As President Obama and President-elect Donald Trump sat in the Oval Office on Thursday, lauding each other and vowing to work together, they brushed aside such polarizing rhetoric, which both frequently employed on the campaign trail.
Here are some of the highlights — or lowlights — of the insults they hurled at each other:
"The Republican nominee is unfit to serve as president. ... He's woefully unprepared to do this job." 
— Obama in the East Room of the White House in August after Trump publicly battled with a Muslim Gold Star father, Khizr Khan, whose son, Humayun, an Army captain, was killed by a car bomb in Iraq in 2004.
"President Obama has been the most ignorant president in our history." 
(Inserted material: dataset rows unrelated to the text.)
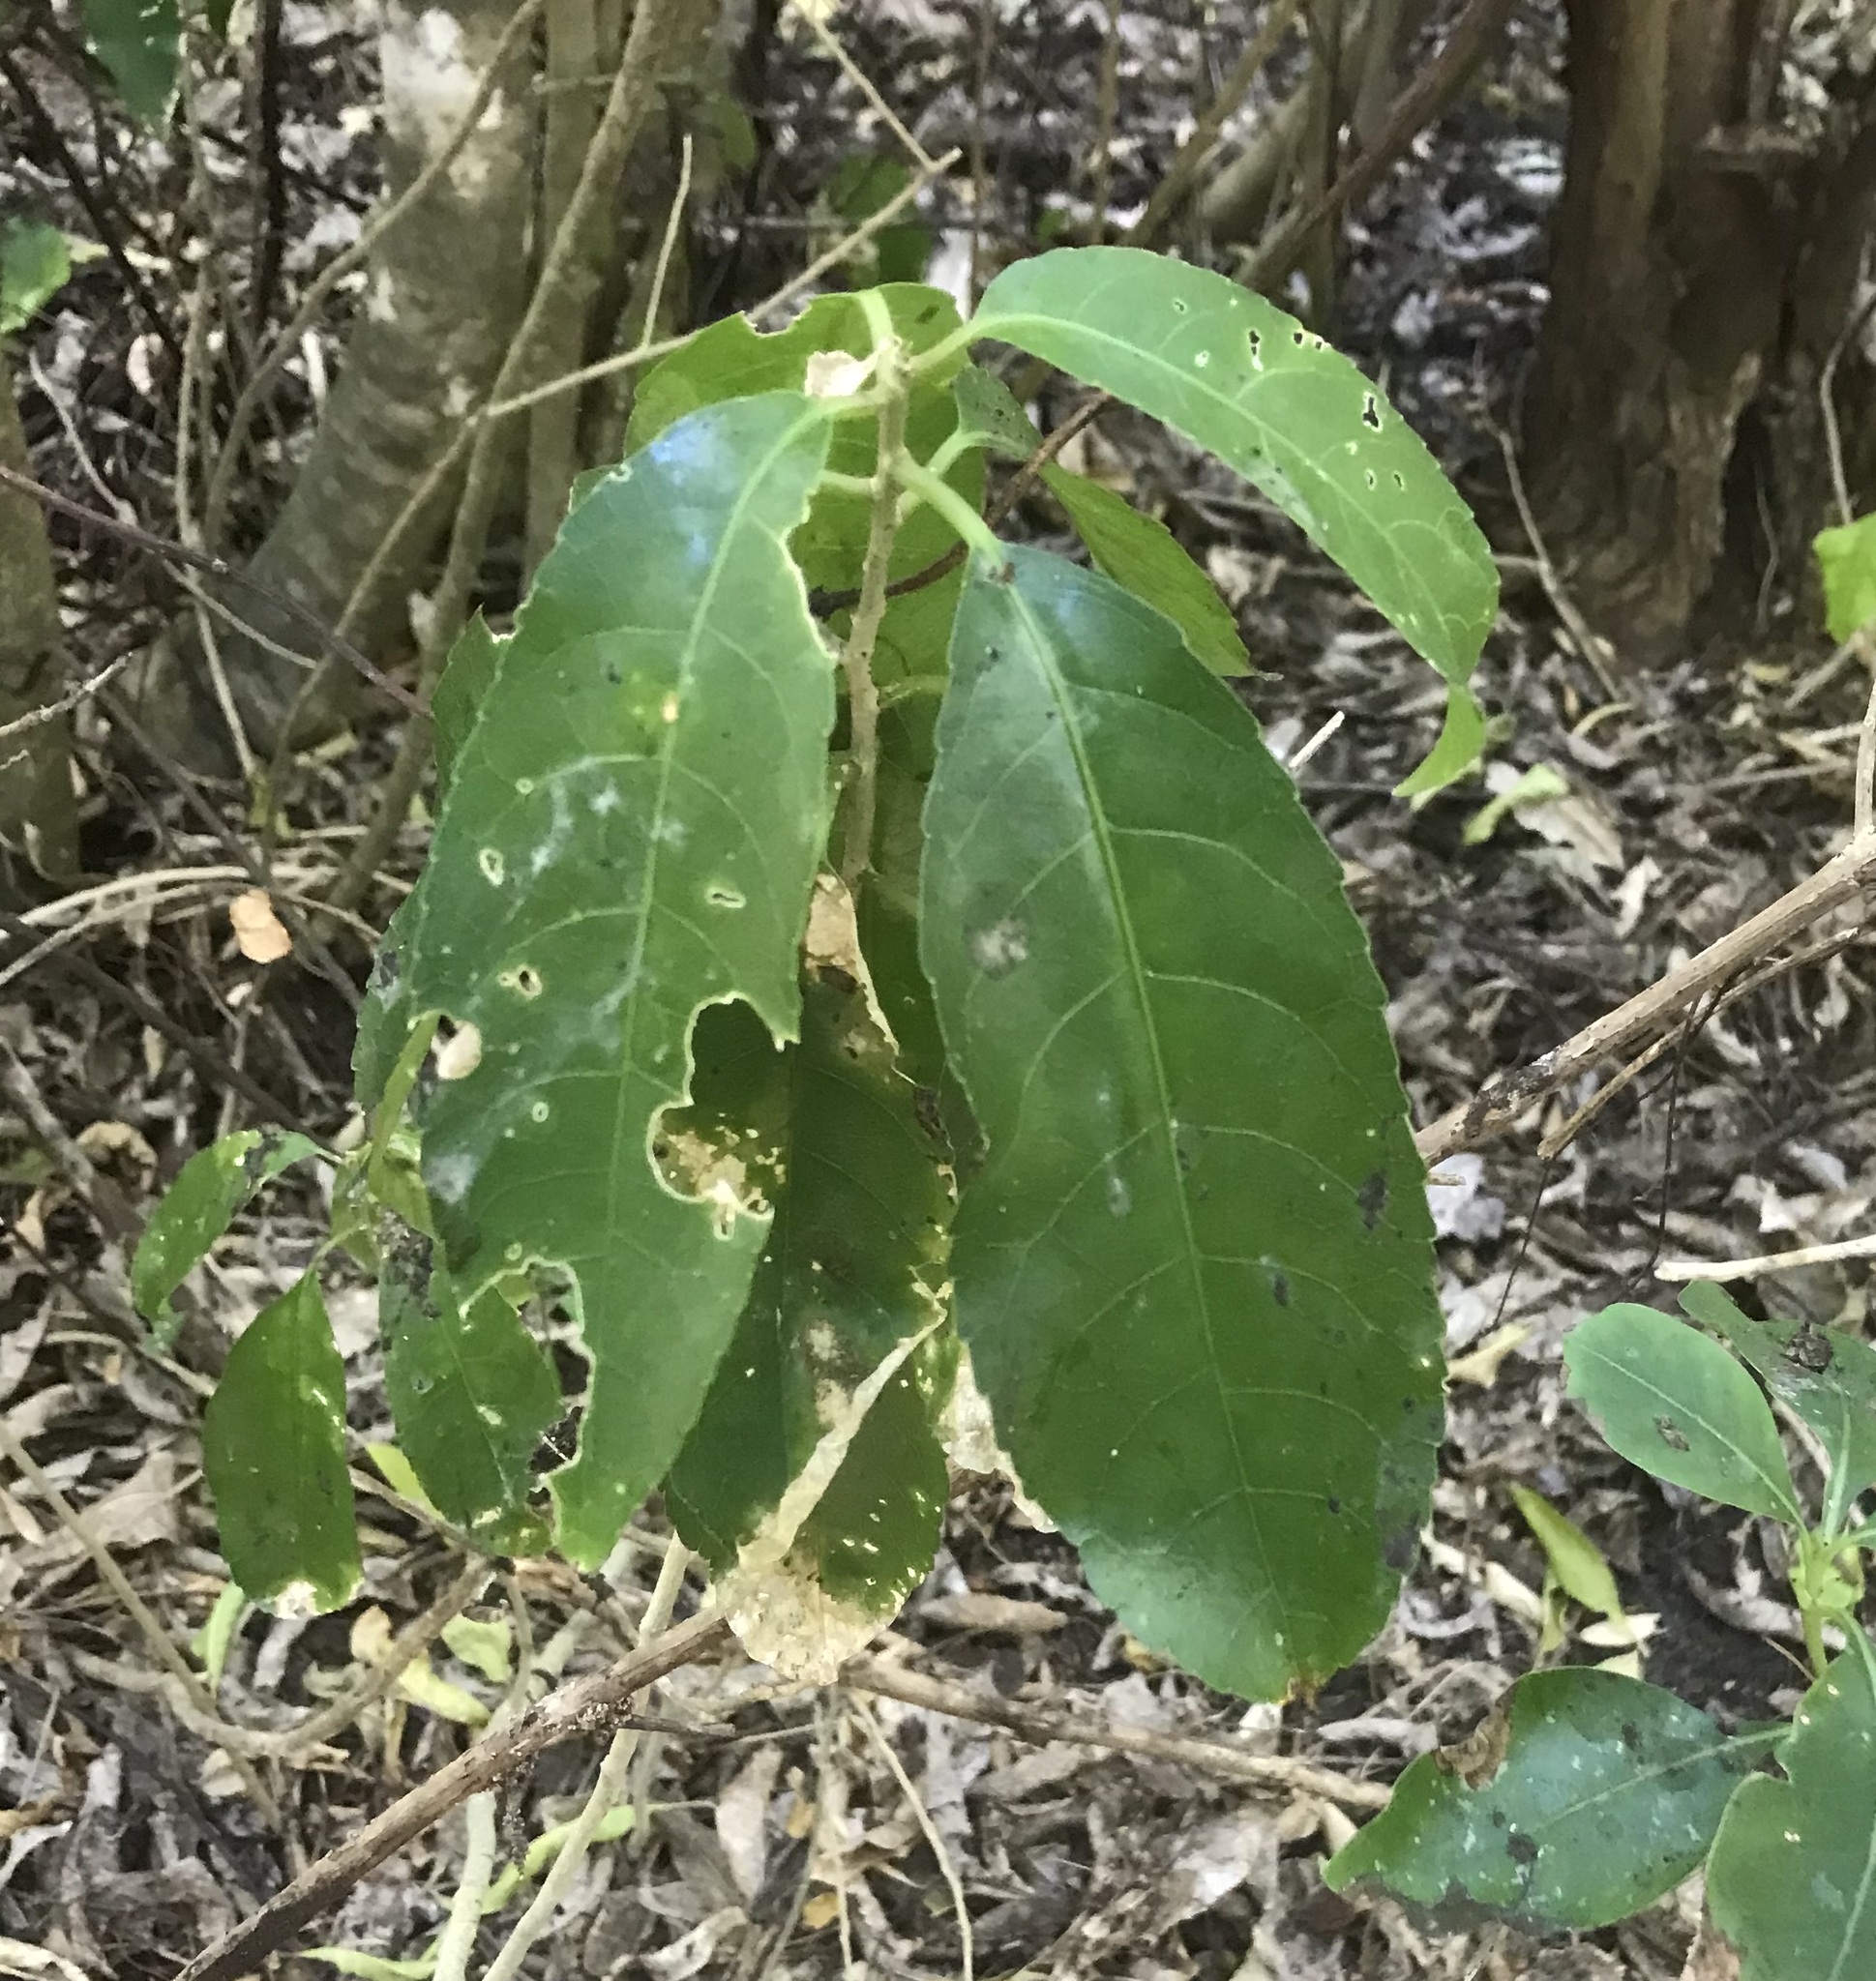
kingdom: Plantae
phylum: Tracheophyta
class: Magnoliopsida
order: Malpighiales
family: Violaceae
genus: Melicytus
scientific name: Melicytus ramiflorus
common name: Mahoe
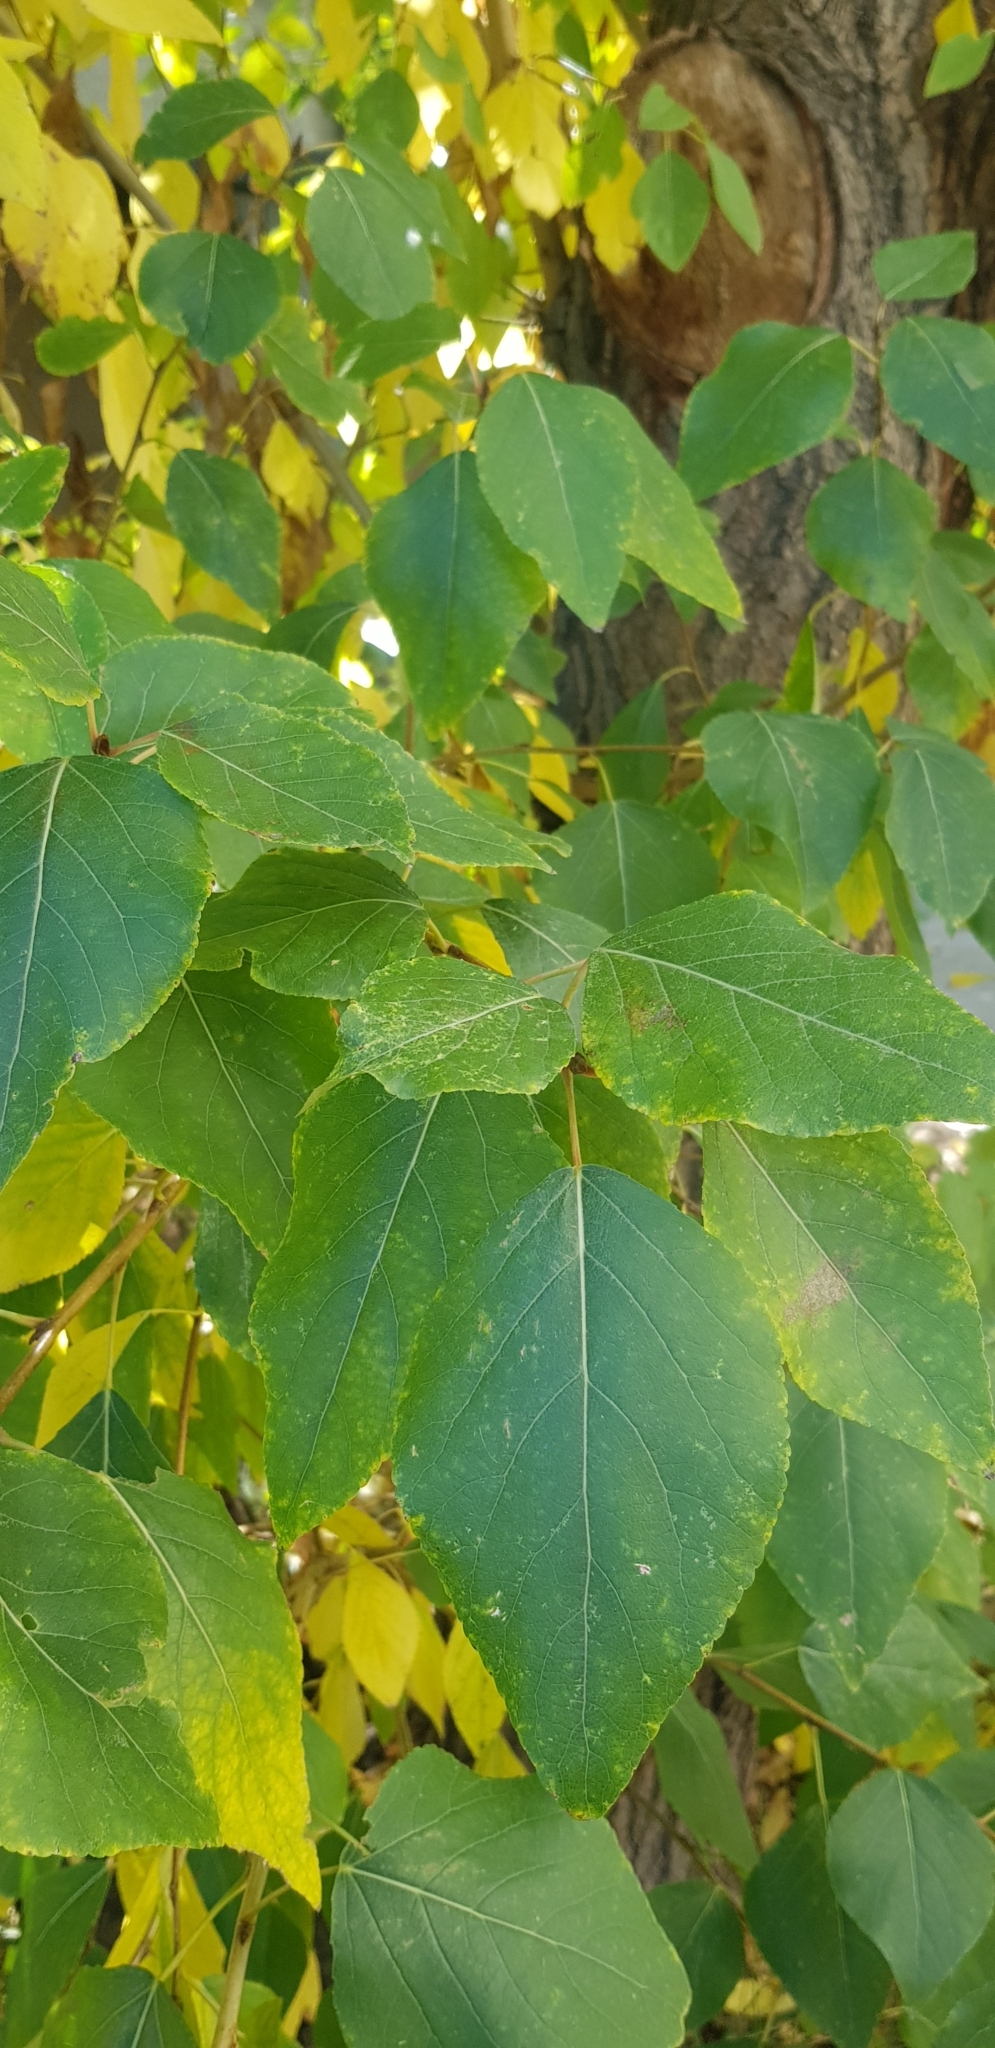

— Trump in July, an assertion he would repeat on the campaign trail to raucous crowds.
"If somebody can’t handle a Twitter account, they can’t handle the nuclear codes."
— Obama, in what was a critical component of his closing argument for Hillary Clinton. At a rally in Florida over the weekend, the president hammered home the notion that Trump is temperamentally unfit to be president.
"He’s the founder of ISIS."
— Trump on Obama in August. He blamed Obama and Clinton for emboldening the Islamic State through failed policies in Iraq and Afghanistan.
"If you start whining before the game’s even over ... then you don’t have what it takes to be in this job." 
— Obama in the Rose Garden last month as Trump began saying the election would be rigged.
"He has been a disaster." 
— One of Trump's frequent insults of Obama. Still, when talking to the press Thursday in the Oval Office, Trump said he had "great" respect for the outgoing president.

Giuliani suggests that Trump could build a border wall without getting approval from Congress

The GOP Senate leader, Sen. Mitch McConnell, has said there's much that President-elect Donald Trump can do without Congress.
Turns out Trump's promise to build a wall along the border with Mexico may be one such act.
Trump advisor Rudolph W. Giuliani said Thursday that the Trump administration could begin building the wall with executive action, rearranging money already approved by Congress for other aspects of immigration enforcement.
"He can do it by executive order by just reprogramming money," Giuliani told CNN.
Congress, he said, has already approved a wall "to certain portions of the border that hasn't even been built yet.  So you could take a year building that out with what has been approved.”
President Obama's use of executive power, including immigration actions that temporarily shield law-abiding immigrants from deportation, roiled Congress as an overreach. Some Republicans sued to stop him.
Now, however, Trump's use of executive authority to accomplish his goals may come as a welcome relief for Republicans. Outsourcing the work to the White House would relieve Congress of taking tough votes on controversial issues that lawmakers might rather avoid.